Çarşamba günü bu köşede, Türkiye'nin Venezuela'dan 1500 ton peynir ithal edeceği üzerine verilen aşırı tepkileri eleştirdim.
Tezlerim okuma yazma bilen ve azıcık siyaseti takip eden herkesin anlayacağı kadar netti.
Birincisi, yılda
50 bin ton peynir ihraç eden Türkiye, ABD ve Rusya'nın sahada nüfuz mücadelesi verdiği bir ülkeden
sembolik miktarda peynir alıyorsa bunun
izahı uluslararası ilişkilerdedir. Asgari muhakeme yeteneğinden mahrum değilsek, sadece, söz konusu anlaşmanın Dışişleri Bakanı Mevlüt Çavuşoğlu'nun kritik bir zamanda yaptığı Venezuela ziyaretiyle birlikte gündeme geldiğini hatırlayarak bile bunu rahatlıkla anlayabiliriz. Önemli enerji kaynaklarına sahip olan Caracas'la Ankara'nın arasının çok iyi olduğu düşünülünce de iktidarın Venezuela ile geliştirdiği ekonomi politik ilişkinin
rasyonel olduğu ortada.
İkincisi daha kişiseldi. Darbe günlerinde Türkiye'den hiçbir gazetecinin (
Cüneyt Özdemir hariç) rahatını bozup gitmeyi bile düşünmediği Venezuela'da kaldığım sürece
bu yalnız ve güzel ülkeye karşı tarafsızlığımı yitirdiğim doğrudur.
Zira, gıda ve ilaç da dahil ABD'nin acımasız ambargolarla ve bizzat askerlerini kullandığı darbe girişimleriyle kilitlediği Venezuela'da zenginlik içinde yoksulluk çeken insanlarla empati kurmamam imkânsızdı.
Dolayısıyla, Filistin'den, Bosna'dan, emperyalizmin iliğine kadar sömürdüğü herhangi bir Afrika ülkesinden, Küba'dan
sıkıntılarını azıcık hafifletecek alımlar yapıyorsak ancak sevinebilirim.
Evet, Venezuelalı dostlarımla, peynirleri Arepaları üstüne koyup afiyetle yediğim kahvaltılarımızı da çok özlüyorum.

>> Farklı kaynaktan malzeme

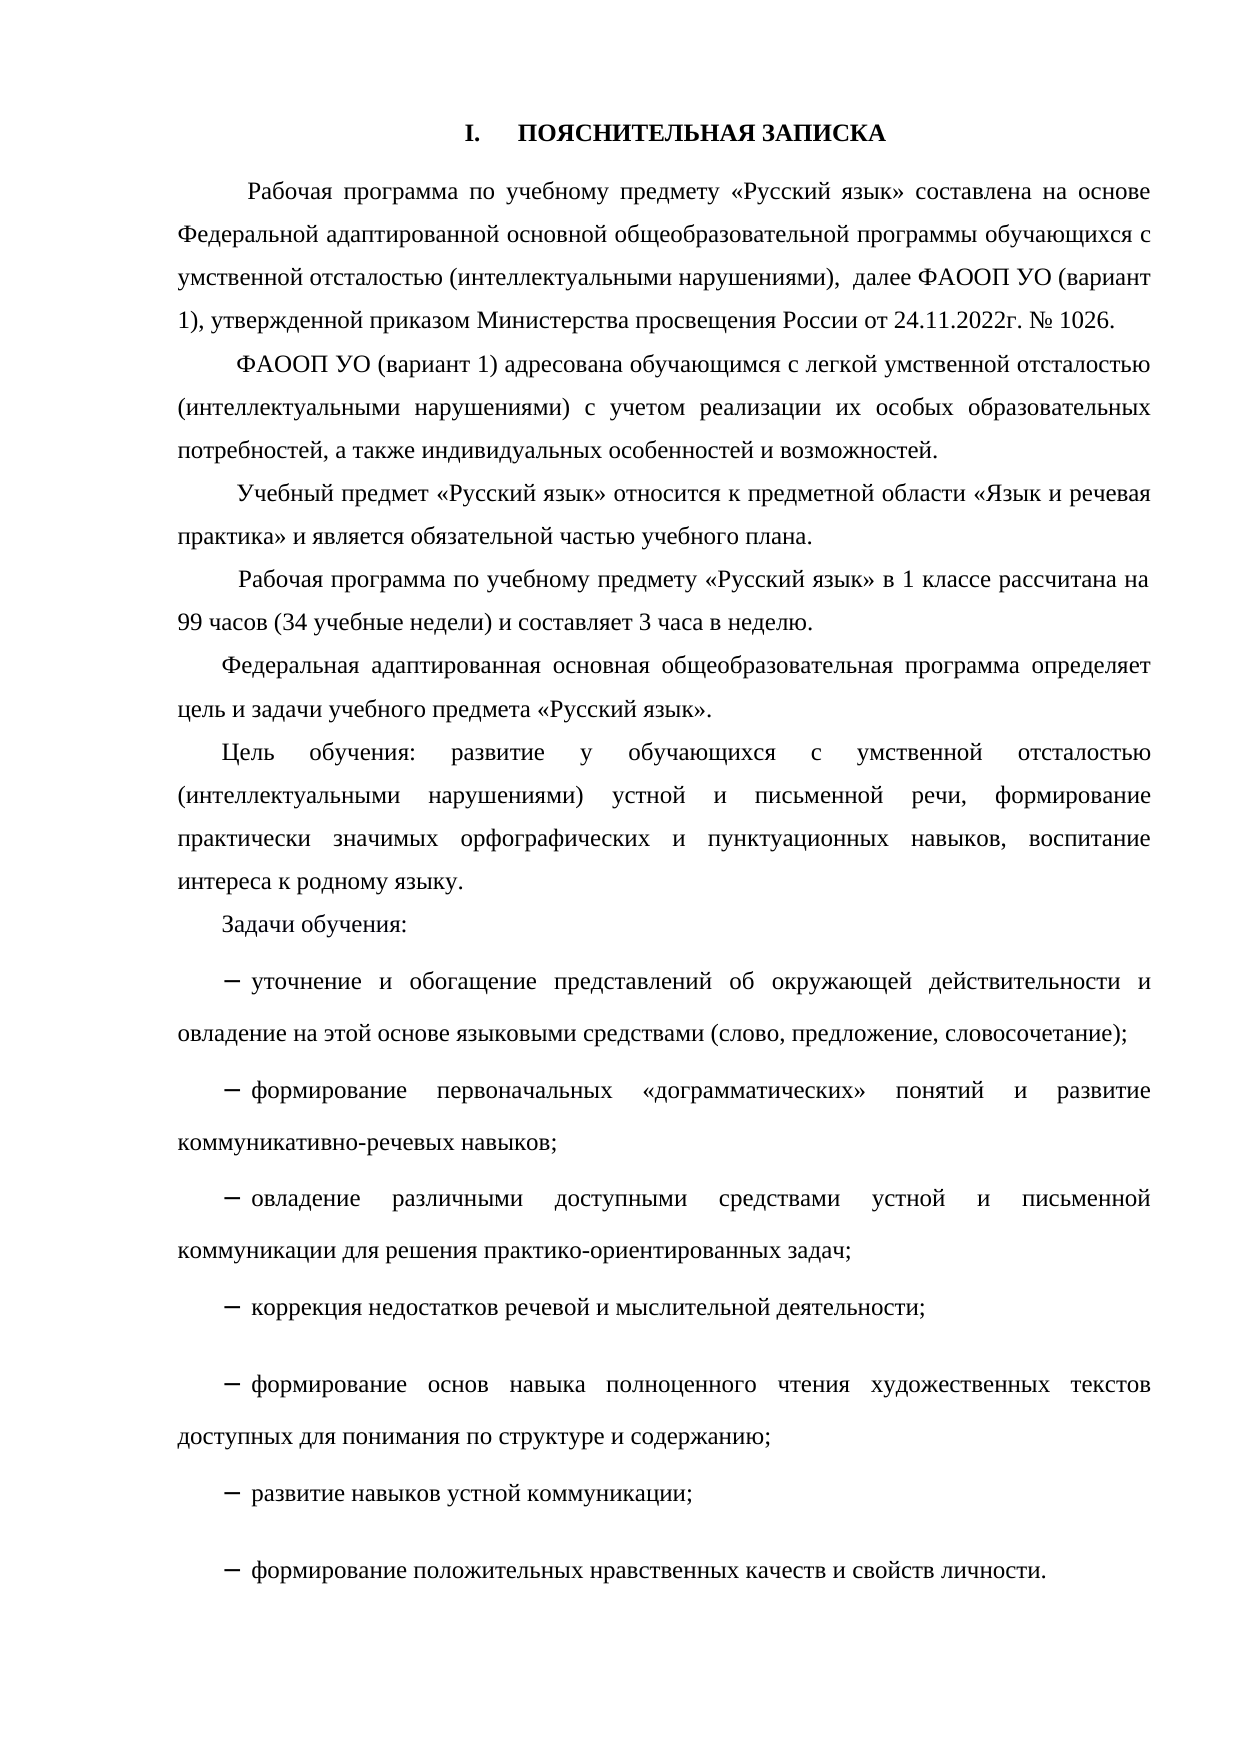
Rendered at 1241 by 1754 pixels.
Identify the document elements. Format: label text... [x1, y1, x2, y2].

text ФАООП УО (вариант 1) адресована обучающимся с легкой умственной отсталостью (интеллектуальными нарушениями) с учетом реализации их особых образовательных потребностей, а также индивидуальных особенностей и возможностей. [177, 349, 1152, 464]
text Рабочая программа по учебному предмету «Русский язык» в 1 классе рассчитана на 99 часов (34 учебные недели) и составляет 3 часа в неделю. [177, 564, 1152, 636]
text Цель обучения: развитие у обучающихся с умственной отсталостью (интеллектуальными нарушениями) устной и письменной речи, формирование практически значимых орфографических и пунктуационных навыков, воспитание интереса к родному языку. [177, 737, 1152, 895]
list формирование основ навыка полноценного чтения художественных текстов доступных для понимания по структуре и содержанию; [177, 1356, 1152, 1450]
list формирование первоначальных «дограмматических» понятий и развитие коммуникативно-речевых навыков; [177, 1061, 1152, 1156]
text Рабочая программа по учебному предмету «Русский язык» составлена на основе Федеральной адаптированной основной общеобразовательной программы обучающихся с умственной отсталостью (интеллектуальными нарушениями), далее ФАООП УО (вариант 1), утвержденной приказом Министерства просвещения России от 24.11.2022г. № 1026. [177, 176, 1152, 334]
text Задачи обучения: [177, 909, 1152, 938]
list уточнение и обогащение представлений об окружающей действительности и овладение на этой основе языковыми средствами (слово, предложение, словосочетание); [177, 952, 1152, 1047]
list коррекция недостатков речевой и мыслительной деятельности; [177, 1279, 1152, 1330]
list формирование положительных нравственных качеств и свойств личности. [177, 1541, 1152, 1592]
list овладение различными доступными средствами устной и письменной коммуникации для решения практико-ориентированных задач; [177, 1170, 1152, 1264]
text Учебный предмет «Русский язык» относится к предметной области «Язык и речевая практика» и является обязательной частью учебного плана. [177, 478, 1152, 550]
text Федеральная адаптированная основная общеобразовательная программа определяет цель и задачи учебного предмета «Русский язык». [177, 651, 1152, 722]
list развитие навыков устной коммуникации; [177, 1464, 1152, 1516]
subtitle ПОЯСНИТЕЛЬНАЯ ЗАПИСКА [215, 118, 1152, 147]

Umarım o peynirler bir an önce Türkiye'ye gelir.
***
Hadi, bu görüşlerim üzerine iğrenç imalarla linç kampanyası başlatan Yeni Çağ'ı falan anlıyorum...
Lümpen faşistlere akıldan, mantıktan, vicdandan bahsedecek değilim.
Ama solcu diye bilinen ve bu nedenle takip edilen yayın organlarının ABD emperyalizminin gadrine uğramış Venezuela'ya karşı düşmanlıklarını bu denli fütursuzca sergilemelerine gerçekten şaşırıyorum.
Anlaşılan okurlarının "sadakatine" çok güveniyorlar!
Örneğin, her zaman olduğu gibi, söz konusu yazımı "kullanışlı" şekilde dizayn edip okurlarıyla paylaşan T24'ün meseleyi Arepa özlemime bağlarken motivasyonu sizce ne olabilir?
Anlaşılan o ki, sitenin sevgili solcu editörleri
beni emperyalizmden daha tehlikeli buluyorlar.
***
Venezuela'dan peynir ithal edersek
mutlu olmak dışında benim kazanacağım hiçbir şey olmayacak.
Peki, her konuda ABD müesses nizamının safında konumlanan
besleme medyanın Venezuela'dan devede kulak miktarda peynir ithaline bile karşı çıkarak
kazancı ne olacak?
Sanırım cevabı şu haberde fazlasıyla mevcut:
"ABD'nin ünlü düşünce kuruluşu Center for American Progress'ın Türkiye'nin Değişen Medya Ortamı ismiyle yayınladığı raporda,
bazı haber sitelerinin yurt dışı kaynaklı fonlandığı belirtildi...
NED ve diğer ABD'li fon kuruluşlarının
Gazete Duvar,
Medyascope,
T24 ve
Bianet gibi medya sitelerini fonlamasının önemli olduğunu açıklayan rapor, bu haber sitelerini "Batı desteği alan dijital kuruluşlar" olarak nitelendirdi ve verilen desteklere rağmen Rusya destekli
Sputnik Türkiye kadar etkili olamadıklarını vurguladı." (Gazeteler)
Ne demişler parayı veren düdüğü çalar.